Literate programming is hard. I regard myself as an excellent writer of fact prose (fiction is harder by an order of magnitude) and as a decent programmer, but combining these two skills seems very difficult. Maybe it's the tools. I use Knuth's CWEB system to write TeWiS, and one of its problems is that it does not really encourage modular style (and I am a modular programmer!). Norman Ramsey's Noweb looks more interesting but its build-time dependencies are horrible (install Icon to install a program you need for compiling my C program... horror) and it still hasn't been ported to all Debian's architectures.

Apart from battling with CWEB and TeWiS my day has not contained any productive activity. I've been lazy, and reading up sfnet.keskustelu.ihmissuhteet (the Finnish newsgroup about human relationships), and rereading Childhood's End.

Bathroom has been usable since Friday, after I solved the "closed cold water valve" problem.

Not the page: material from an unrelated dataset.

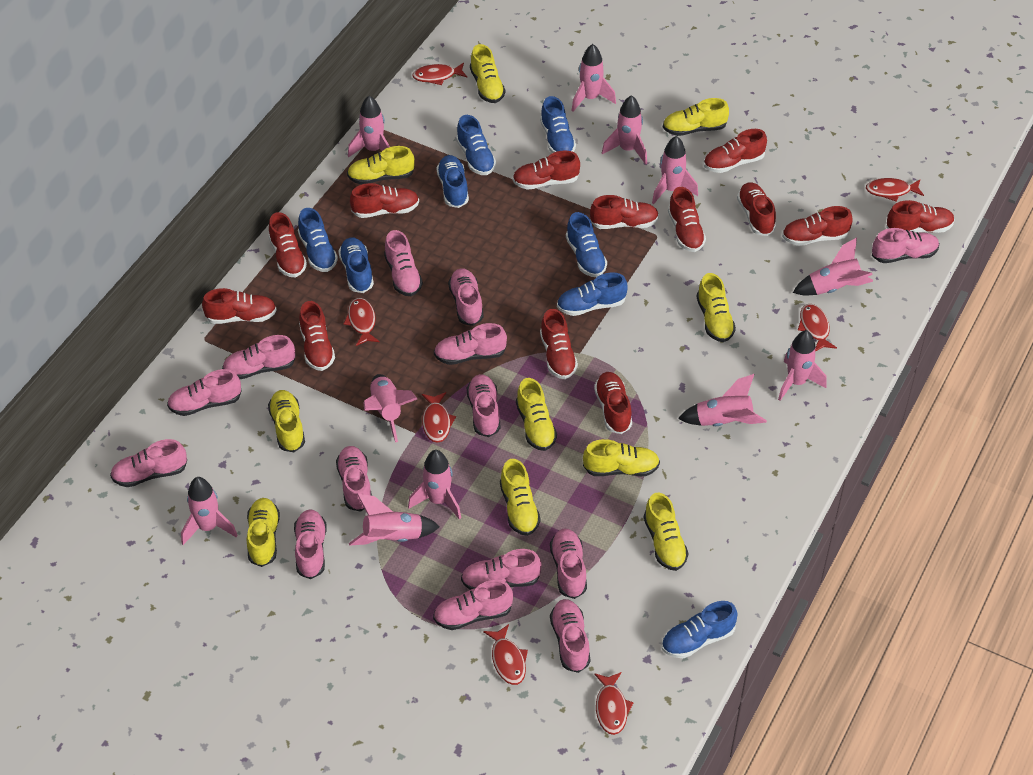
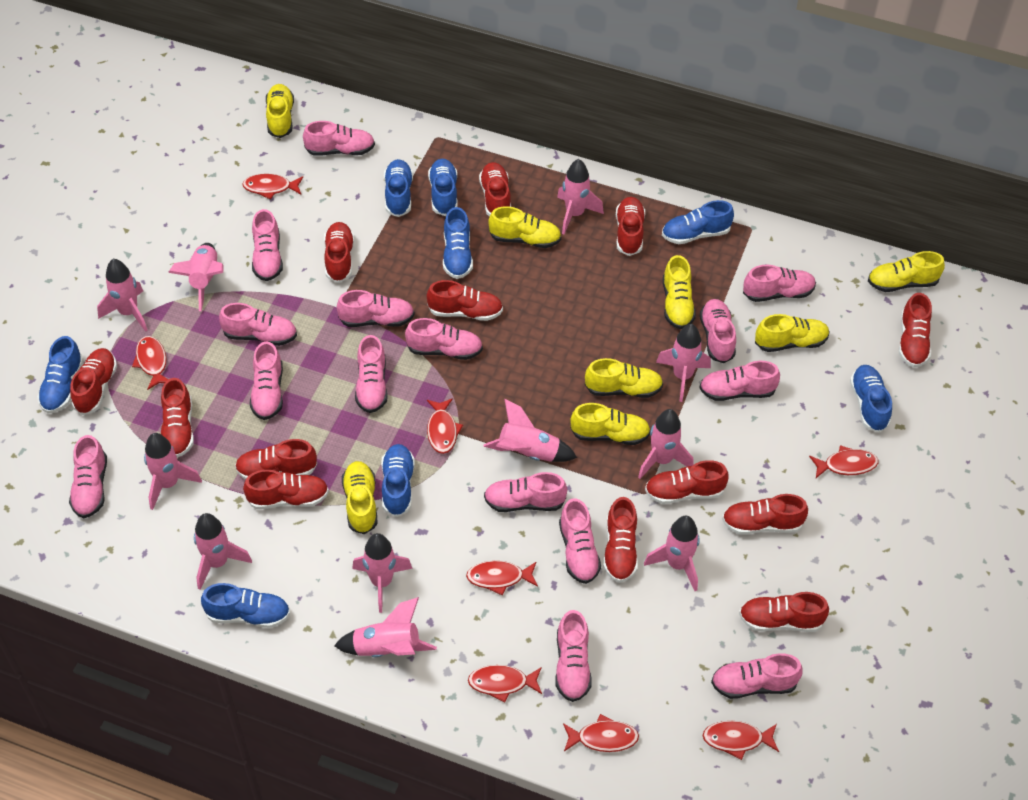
pink shoe: [110,439,187,487] [167,369,242,416] [222,335,296,379] [294,509,327,579] [336,446,372,512] [384,230,423,296] [433,580,513,630] [434,323,507,365] [448,268,484,326] [461,549,542,590] [467,374,501,437] [550,528,587,599] [550,599,590,673] [872,228,939,263] = 14 -> [69,435,107,518] [219,303,297,346] [250,342,283,420] [252,209,283,281] [303,121,375,156] [337,290,415,327] [355,335,388,413] [405,318,483,360] [484,472,567,512] [555,610,592,702] [559,498,601,584] [699,361,780,401] [700,299,736,363] [711,653,803,699] [743,265,816,302] = 15
red fish: [344,298,380,346] [412,62,467,85] [422,392,456,443] [483,624,528,685] [594,672,633,735] [798,304,837,351] [866,178,924,202] = 7 -> [132,336,169,390] [242,174,303,200] [427,398,463,454] [466,561,538,596] [468,665,542,703] [563,714,639,752] [703,721,779,760] [809,445,879,478] = 8
yellow shoe: [247,498,280,567] [268,390,305,452] [347,146,415,185] [470,44,505,103] [500,459,541,536] [516,378,557,451] [583,439,660,476] [644,493,688,571] [663,98,729,136] [697,273,736,342] = 10 -> [266,84,294,138] [342,461,378,534] [488,206,561,248] [570,403,650,445] [585,358,663,398] [663,255,696,329] [755,314,830,352] [868,251,945,292] = 8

No work before Friday. University Easter is fun!

Hacked on TeWiS.

Played guitar, sang.

Processed Incoming.

While composing the previous version of this diary entry, I pressed M-q (known by Emacs fans as fill-paragraph) in Netscape, which killed Netscape and my diary entry with it. Why can't Netscape adhere to decades-old de facto standards?

My proposal to package Constitution of Finland in Debian resulted in a big thread about things we have discussed before. Of course, many of the names were new, people who cannot be expected to remember the previous discussion on the same topic. But this was not my intention, and I was saddened by the fact that very few of the postings even hit the point. Some of the messages were even making fun of it all in a way that hurt me somewhat. Well, I've decided (based on the little useful input I got) to refrain from packaging the constitution at least until we get the Data section.

CatDVI is now in Debian.

The Debian Incoming has now some 150 pending new packages. The number used to be over 170 a few days ago. It seems we have chances of getting the count down to a manageable level (30 to 50 would be a good number).

The bathroom is now fixed. We have a go for using it starting tomorrow. Yay. This all started on 15th of March, and the original schedule said it'd last for about 14 work days. Oh well.

Listening to Buddy Holly. His music is old but good. Since this is Easter time, I've also been listening to Verdi's Requiem, which is an older and a very good piece of music.

Got an idea for a novel I'm going to write someday.

Decided to rewrite TeWiS in CWEB.

This entry documents April 19, 2000. I'm not sure which date Advogate gives it, that depends on timezones.

I missed the exam. Damn. I wanteed to go there. Now I have to wait more than a month for the next attempt.

Taught. I'm also going to teach in the summer programming course. Things are looking good.

I thought I'd lose this phone net connection (unpaid bills) but it's still open, which is good. The death moment is 11 am each day; if it's open after that, it'll be open the whole day.

Bathroom will be usable on thursday evening.